[MD] Capitalism: my experience

plattholden at gmail.com plattholden at gmail.com
Wed Mar 3 07:13:17 PST 2010


Hi Ham,
See comments below


On 3 Mar 2010 at 1:25, Ham Priday wrote:

On 2 Mar 2010 at 6:20 PM, Platt responded to Ham who wrote:

>> You say "Direct experience occurs prior to division of S/O."
>> But if there is no Subject, there can be no Self to have experience.
>> Does it make sense that there can be experience, "direct" or
>> otherwise, without a subject?

[Platt]:
> Yes it make sense when you see that named objects and divisions
> like "Self" and "Subject" are not part of direct experience but are
> conjured up afterwards. A baby enjoys direct experiences but has
> no concept of self, subject or object. Please review Chapter 9 of
> Lila for a complete explanation.

A baby may not have a "concept" of self, which is an intellectual 
construct, 
but it is nonetheless an experiencing self (i.e., proprietary 
value-sensibility) by the time it is born into the world.

I dislike quoting Pirsig to support my arguments, but you leave me no 
choice.  Following are Phaedrus's statements that reveal how the MoQ 
was 
"designed" to overcome metaphysical objections. These quotes also 
show why 
the author had to develop the paradigm I'm challenging as a contrivance 
to 
make his thesis work.

"Sooner or later he was going to have to come up with a way of dividing 
Quality that was better than subjects and objects."

"A subject-object metaphysics is in fact a metaphysics in whjich the first 
division of Quality - the first slice of undivided experience - is into 
subjects and objects.  Once you have made that slice, all of human 
experience is supposed to fit into one of these two boxes. The trouble is, 
it doesn't.  What he had seen is that there is a metaphysical box that sits 
above these two boxes, Quality itself."

Now, do you suppose this top box of Quality was an intuitive insight on 
Pirsig's part?  No.  He had arbitraily chosen Quality as the leitmotif of 
his thesis, and he needed to posit this Quality outside the box to 
establish 
"a Catechism of Quality" by which he could refute the Rigels of the S/O 
world.  The "extra box" was an invention, and (I'm sorry but) the 
assertion 
that all of human experience doesn't fit into subjects and objects was a 
self-serving deception on the author's part.  All experience is an S/O 
relation.

──────────

§ **Requests**
1. In the post on direct experience, what does Platt say a baby has no concept of?
2. Rewrite everything in the post from "A baby may not" down to "into the world.", putting "newborn" in place of "baby".
3. Carry on the post about subject-object experience past its final sentence.
The lines after this post are separate material.

§ **Data provided**
──────────

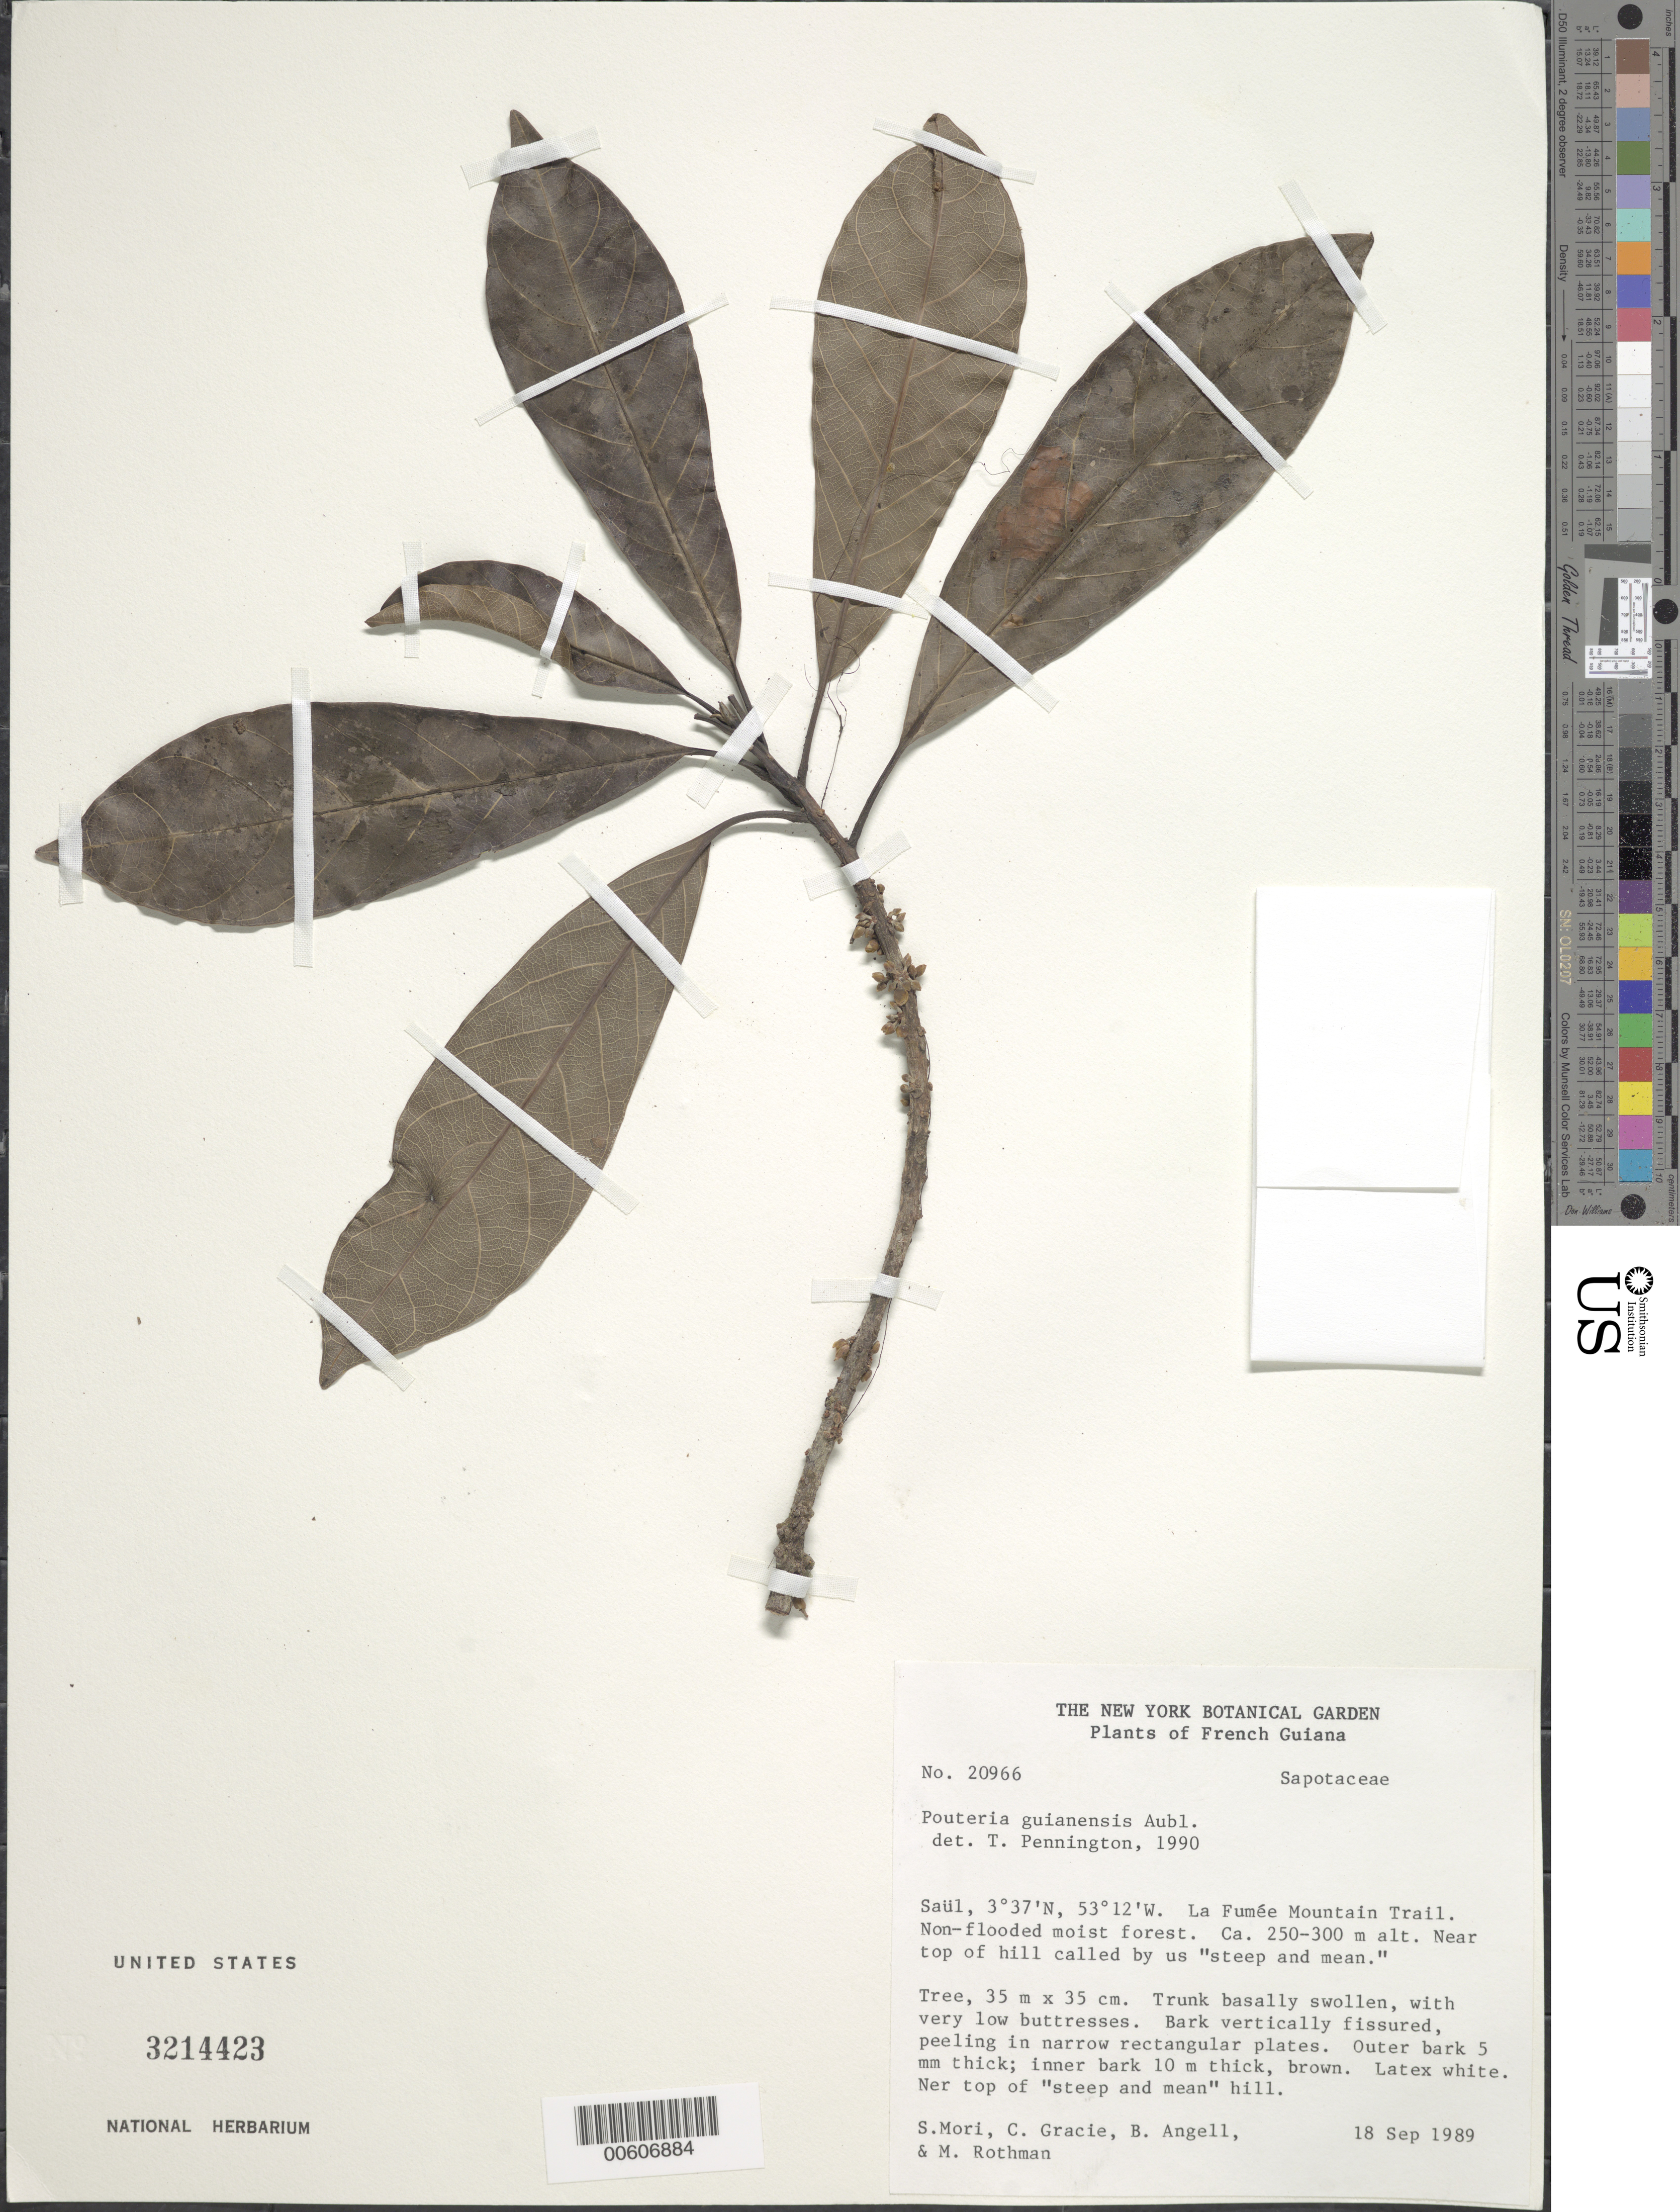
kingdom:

──────────

§ **Results by task**
1. A baby has no concept of self, subject or object.

2.
A newborn may not have a "concept" of self, which is an intellectual 
construct, 
but it is nonetheless an experiencing self (i.e., proprietary 
value-sensibility) by the time it is born into the world.

3.
Platt
Seems to me, Ham, that your assertion of an absolute (last sentence 
above) qualifies as "arbitrarily chosen as the leitmotif of [your] thesis."  


> Pirsig makes it clear that the experience comes prior to
> differentiations of "being." Please review Chapter 5 of Lila
> for a complete explanation.

"The statement that values are vague and therefore shouldn't be used 
for 
primary classification is not true.  There's nothing vague about a value 
judgment. ...It was this conclusion that placed him right in the middle of 
the field of philosophy known as metaphysics. ...Metaphysics was an 
area of 
study that had interested him more than any other as an undergraduate 
student in the United States and later as a graduate student in India. 
...He 
had finally landed in his own briar patch."

"The central reality of mysticism, the reality that Phaedrus had called 
'Quality' in his first book, is not a metaphysical chess piece. Quality 
doesn't have to be defined.  You understand it without definition, ahead 
of 
definition.  Quality is a direct experience independent of and prior to 
intellectual abstractions."    --Lila, chpt. 5

Do you not see the strategy here?  Quality was Pirsig's grand theme.  In 
order to market this non-entity to both objectivists and mystics, he had 
to 
posit it out of the bounds of definition and intellection.  Quality thus 
became a mystical concept of its own, a primary source beyond 
description. 
It was the author's non-theistic God.


Platt
Seems to me your "Essence" also qualifies as a "primary source beyond 
description," your own "non-theistic God."


Still, Quality had to relate to Experience, and that was the "briar patch" 
Phaedrus had landed on.  He resolved the paradox by positing Quality 
as the 
'first cause' -- as  independent of and prior to everything else, including 
experience.  The single thorn remaining in this scheme, and IMO its 
Achilles 
Heel, is that it defies epistemology.  Quality (Value) is perceptual, which 
means that it cannot precede sensible experience but must be 
contiguous with 
it.


Platt
Quality is not "independent of and prior to everything else, including 
experience." It is experience, or if you prefer, "contiguous with it." If you 
must search for a "first cause" (which only leads to infinite regress) 
consider it to be experience, or as some prefer, "consciousness.".  


By the way, Platt, I would never call you a "liar".  What I said was that 
the distinction between "common experience and "direct experience" 
was a 
deception, and the Sir Walter Scott quote was directed at MoQ's author 
whose 
worldview you appear to have succumbed to.


Platt
Thanks for the correction. I thought the quote was from Shakespear's 
"Othello." And I thought the quote was directed at me. Now I know 
better. (Note: "betterness" is Pirsig's's theme:-) 


But I don't hold this against you, because conversing with you is always 
a 
pleasure.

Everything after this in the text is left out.